*** RECORDS Section Begins ***
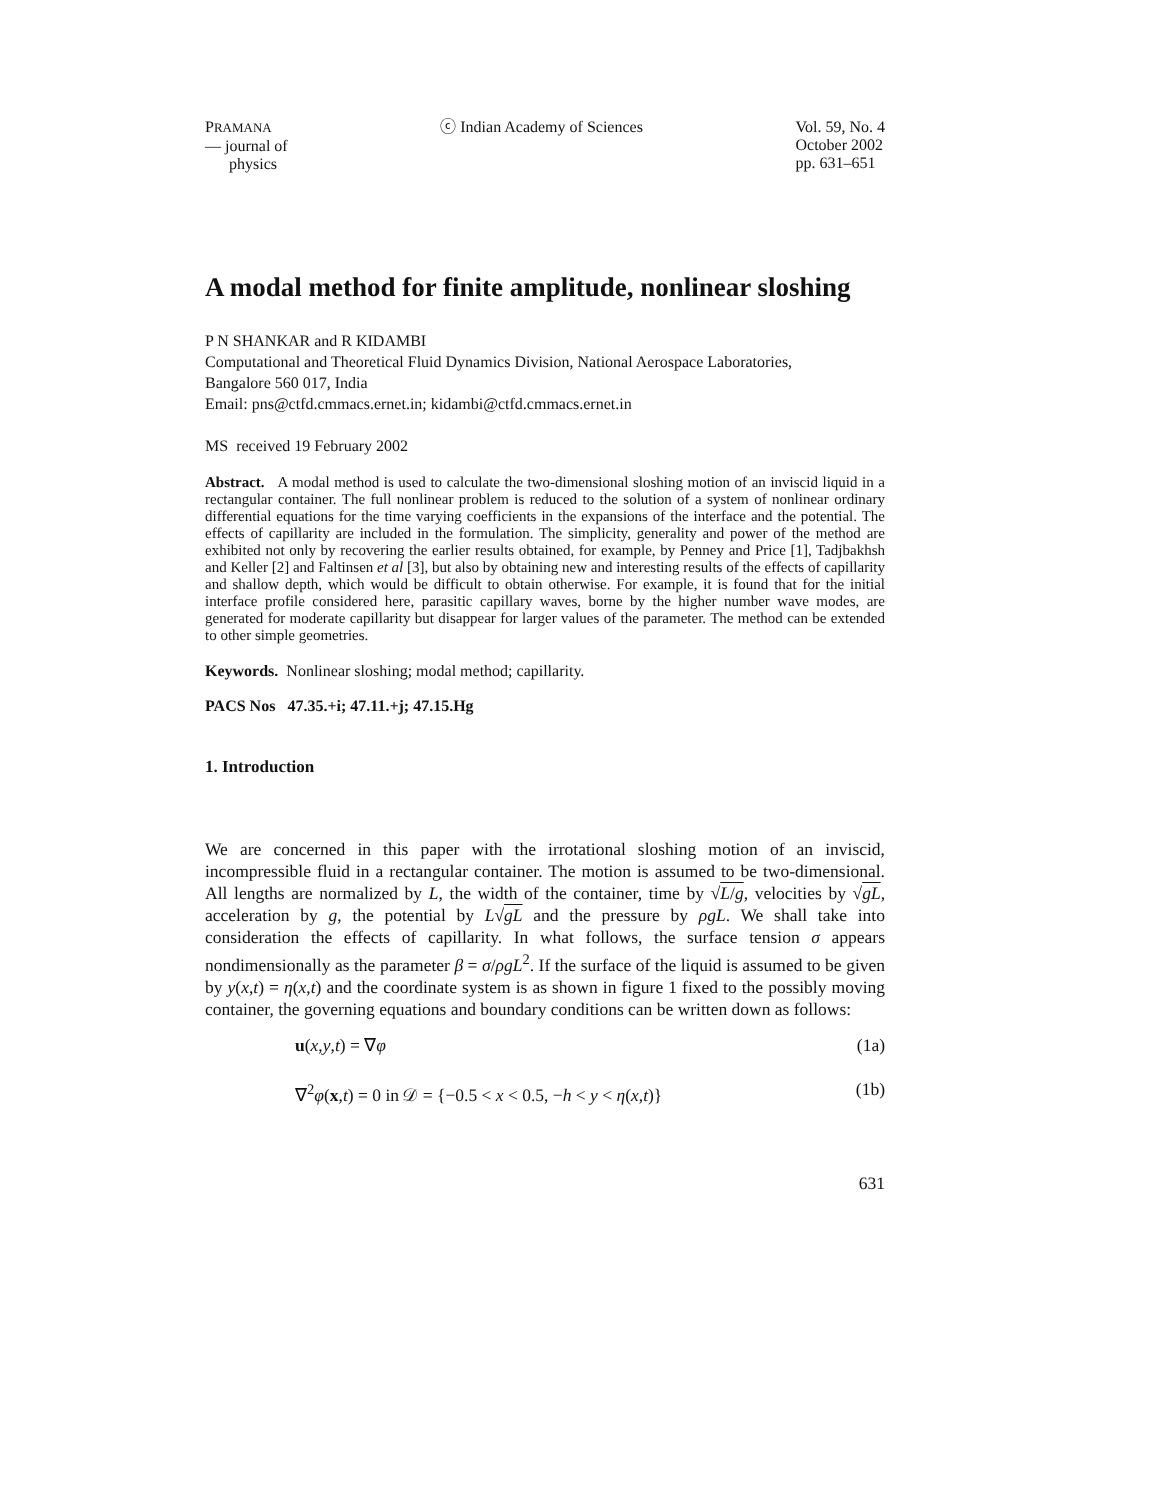PRAMANA
— journal of
physics
ⓒ Indian Academy of Sciences Vol. 59, No. 4
October 2002
pp. 631–651
A modal method for finite amplitude, nonlinear sloshing
P N SHANKAR and R KIDAMBI
Computational and Theoretical Fluid Dynamics Division, National Aerospace Laboratories,
Bangalore 560 017, India
Email: pns@ctfd.cmmacs.ernet.in; kidambi@ctfd.cmmacs.ernet.in
MS received 19 February 2002
Abstract. A modal method is used to calculate the two-dimensional sloshing motion of an inviscid liquid in a rectangular container. The full nonlinear problem is reduced to the solution of a system of nonlinear ordinary differential equations for the time varying coefficients in the expansions of the interface and the potential. The effects of capillarity are included in the formulation. The simplicity, generality and power of the method are exhibited not only by recovering the earlier results obtained, for example, by Penney and Price [1], Tadjbakhsh and Keller [2] and Faltinsen et al [3], but also by obtaining new and interesting results of the effects of capillarity and shallow depth, which would be difficult to obtain otherwise. For example, it is found that for the initial interface profile considered here, parasitic capillary waves, borne by the higher number wave modes, are generated for moderate capillarity but disappear for larger values of the parameter. The method can be extended to other simple geometries.
Keywords. Nonlinear sloshing; modal method; capillarity.
PACS Nos 47.35.+i; 47.11.+j; 47.15.Hg
1. Introduction
We are concerned in this paper with the irrotational sloshing motion of an inviscid, incompressible fluid in a rectangular container. The motion is assumed to be two-dimensional. All lengths are normalized by L, the width of the container, time by √L/g, velocities by √gL, acceleration by g, the potential by L√gL and the pressure by ρgL. We shall take into consideration the effects of capillarity. In what follows, the surface tension σ appears nondimensionally as the parameter β = σ/ρgL<sup>2</sup>. If the surface of the liquid is assumed to be given by y(x,t) = η(x,t) and the coordinate system is as shown in figure 1 fixed to the possibly moving container, the governing equations and boundary conditions can be written down as follows:
u(x,y,t) = ∇φ (1a)
∇<sup>2</sup>φ(x,t) = 0 in 𝒟 = {−0.5 < x < 0.5, −h < y < η(x,t)} (1b)
631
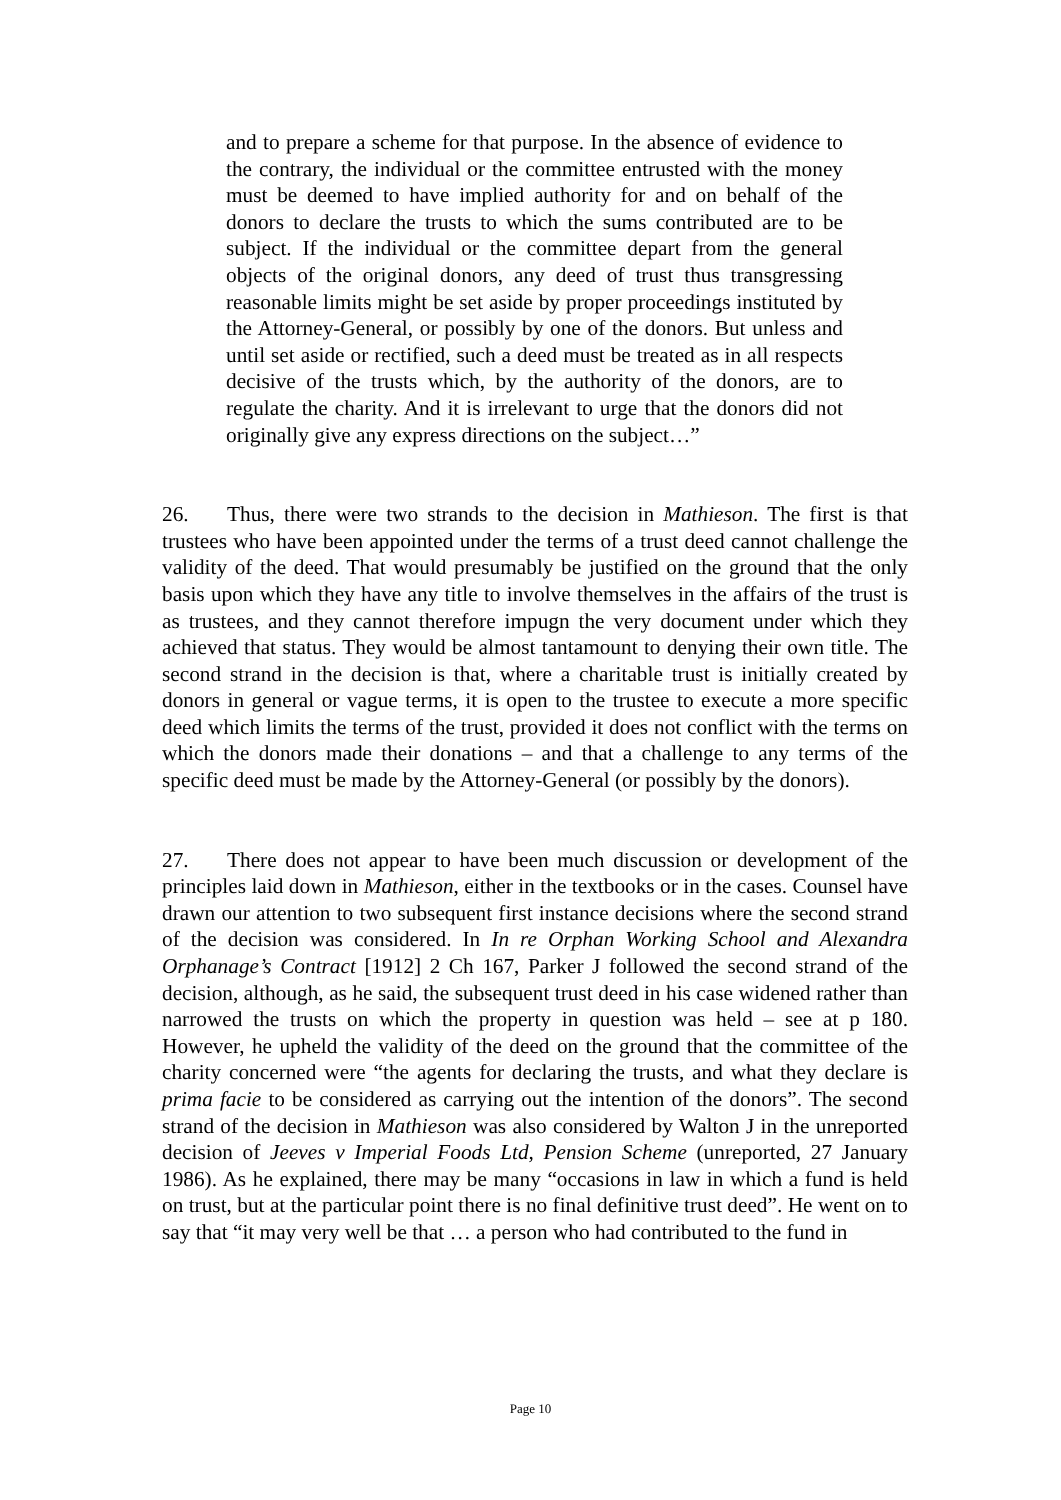and to prepare a scheme for that purpose. In the absence of evidence to the contrary, the individual or the committee entrusted with the money must be deemed to have implied authority for and on behalf of the donors to declare the trusts to which the sums contributed are to be subject. If the individual or the committee depart from the general objects of the original donors, any deed of trust thus transgressing reasonable limits might be set aside by proper proceedings instituted by the Attorney-General, or possibly by one of the donors. But unless and until set aside or rectified, such a deed must be treated as in all respects decisive of the trusts which, by the authority of the donors, are to regulate the charity. And it is irrelevant to urge that the donors did not originally give any express directions on the subject…”
26. Thus, there were two strands to the decision in Mathieson. The first is that trustees who have been appointed under the terms of a trust deed cannot challenge the validity of the deed. That would presumably be justified on the ground that the only basis upon which they have any title to involve themselves in the affairs of the trust is as trustees, and they cannot therefore impugn the very document under which they achieved that status. They would be almost tantamount to denying their own title. The second strand in the decision is that, where a charitable trust is initially created by donors in general or vague terms, it is open to the trustee to execute a more specific deed which limits the terms of the trust, provided it does not conflict with the terms on which the donors made their donations – and that a challenge to any terms of the specific deed must be made by the Attorney-General (or possibly by the donors).
27. There does not appear to have been much discussion or development of the principles laid down in Mathieson, either in the textbooks or in the cases. Counsel have drawn our attention to two subsequent first instance decisions where the second strand of the decision was considered. In In re Orphan Working School and Alexandra Orphanage’s Contract [1912] 2 Ch 167, Parker J followed the second strand of the decision, although, as he said, the subsequent trust deed in his case widened rather than narrowed the trusts on which the property in question was held – see at p 180. However, he upheld the validity of the deed on the ground that the committee of the charity concerned were “the agents for declaring the trusts, and what they declare is prima facie to be considered as carrying out the intention of the donors”. The second strand of the decision in Mathieson was also considered by Walton J in the unreported decision of Jeeves v Imperial Foods Ltd, Pension Scheme (unreported, 27 January 1986). As he explained, there may be many “occasions in law in which a fund is held on trust, but at the particular point there is no final definitive trust deed”. He went on to say that “it may very well be that … a person who had contributed to the fund in
Page 10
*** RECORDS Section Ends ***
Quote the data above in full, leaving out the pictures it holds.

## SOLVED PROBLEM
PRAMANA
— journal of
physics
ⓒ Indian Academy of Sciences Vol. 59, No. 4
October 2002
pp. 631–651
A modal method for finite amplitude, nonlinear sloshing
P N SHANKAR and R KIDAMBI
Computational and Theoretical Fluid Dynamics Division, National Aerospace Laboratories,
Bangalore 560 017, India
Email: pns@ctfd.cmmacs.ernet.in; kidambi@ctfd.cmmacs.ernet.in
MS received 19 February 2002
Abstract. A modal method is used to calculate the two-dimensional sloshing motion of an inviscid liquid in a rectangular container. The full nonlinear problem is reduced to the solution of a system of nonlinear ordinary differential equations for the time varying coefficients in the expansions of the interface and the potential. The effects of capillarity are included in the formulation. The simplicity, generality and power of the method are exhibited not only by recovering the earlier results obtained, for example, by Penney and Price [1], Tadjbakhsh and Keller [2] and Faltinsen et al [3], but also by obtaining new and interesting results of the effects of capillarity and shallow depth, which would be difficult to obtain otherwise. For example, it is found that for the initial interface profile considered here, parasitic capillary waves, borne by the higher number wave modes, are generated for moderate capillarity but disappear for larger values of the parameter. The method can be extended to other simple geometries.
Keywords. Nonlinear sloshing; modal method; capillarity.
PACS Nos 47.35.+i; 47.11.+j; 47.15.Hg
1. Introduction
We are concerned in this paper with the irrotational sloshing motion of an inviscid, incompressible fluid in a rectangular container. The motion is assumed to be two-dimensional. All lengths are normalized by L, the width of the container, time by √L/g, velocities by √gL, acceleration by g, the potential by L√gL and the pressure by ρgL. We shall take into consideration the effects of capillarity. In what follows, the surface tension σ appears nondimensionally as the parameter β = σ/ρgL<sup>2</sup>. If the surface of the liquid is assumed to be given by y(x,t) = η(x,t) and the coordinate system is as shown in figure 1 fixed to the possibly moving container, the governing equations and boundary conditions can be written down as follows:
u(x,y,t) = ∇φ (1a)
∇<sup>2</sup>φ(x,t) = 0 in 𝒟 = {−0.5 < x < 0.5, −h < y < η(x,t)} (1b)
631
and to prepare a scheme for that purpose. In the absence of evidence to the contrary, the individual or the committee entrusted with the money must be deemed to have implied authority for and on behalf of the donors to declare the trusts to which the sums contributed are to be subject. If the individual or the committee depart from the general objects of the original donors, any deed of trust thus transgressing reasonable limits might be set aside by proper proceedings instituted by the Attorney-General, or possibly by one of the donors. But unless and until set aside or rectified, such a deed must be treated as in all respects decisive of the trusts which, by the authority of the donors, are to regulate the charity. And it is irrelevant to urge that the donors did not originally give any express directions on the subject…”
26. Thus, there were two strands to the decision in Mathieson. The first is that trustees who have been appointed under the terms of a trust deed cannot challenge the validity of the deed. That would presumably be justified on the ground that the only basis upon which they have any title to involve themselves in the affairs of the trust is as trustees, and they cannot therefore impugn the very document under which they achieved that status. They would be almost tantamount to denying their own title. The second strand in the decision is that, where a charitable trust is initially created by donors in general or vague terms, it is open to the trustee to execute a more specific deed which limits the terms of the trust, provided it does not conflict with the terms on which the donors made their donations – and that a challenge to any terms of the specific deed must be made by the Attorney-General (or possibly by the donors).
27. There does not appear to have been much discussion or development of the principles laid down in Mathieson, either in the textbooks or in the cases. Counsel have drawn our attention to two subsequent first instance decisions where the second strand of the decision was considered. In In re Orphan Working School and Alexandra Orphanage’s Contract [1912] 2 Ch 167, Parker J followed the second strand of the decision, although, as he said, the subsequent trust deed in his case widened rather than narrowed the trusts on which the property in question was held – see at p 180. However, he upheld the validity of the deed on the ground that the committee of the charity concerned were “the agents for declaring the trusts, and what they declare is prima facie to be considered as carrying out the intention of the donors”. The second strand of the decision in Mathieson was also considered by Walton J in the unreported decision of Jeeves v Imperial Foods Ltd, Pension Scheme (unreported, 27 January 1986). As he explained, there may be many “occasions in law in which a fund is held on trust, but at the particular point there is no final definitive trust deed”. He went on to say that “it may very well be that … a person who had contributed to the fund in
Page 10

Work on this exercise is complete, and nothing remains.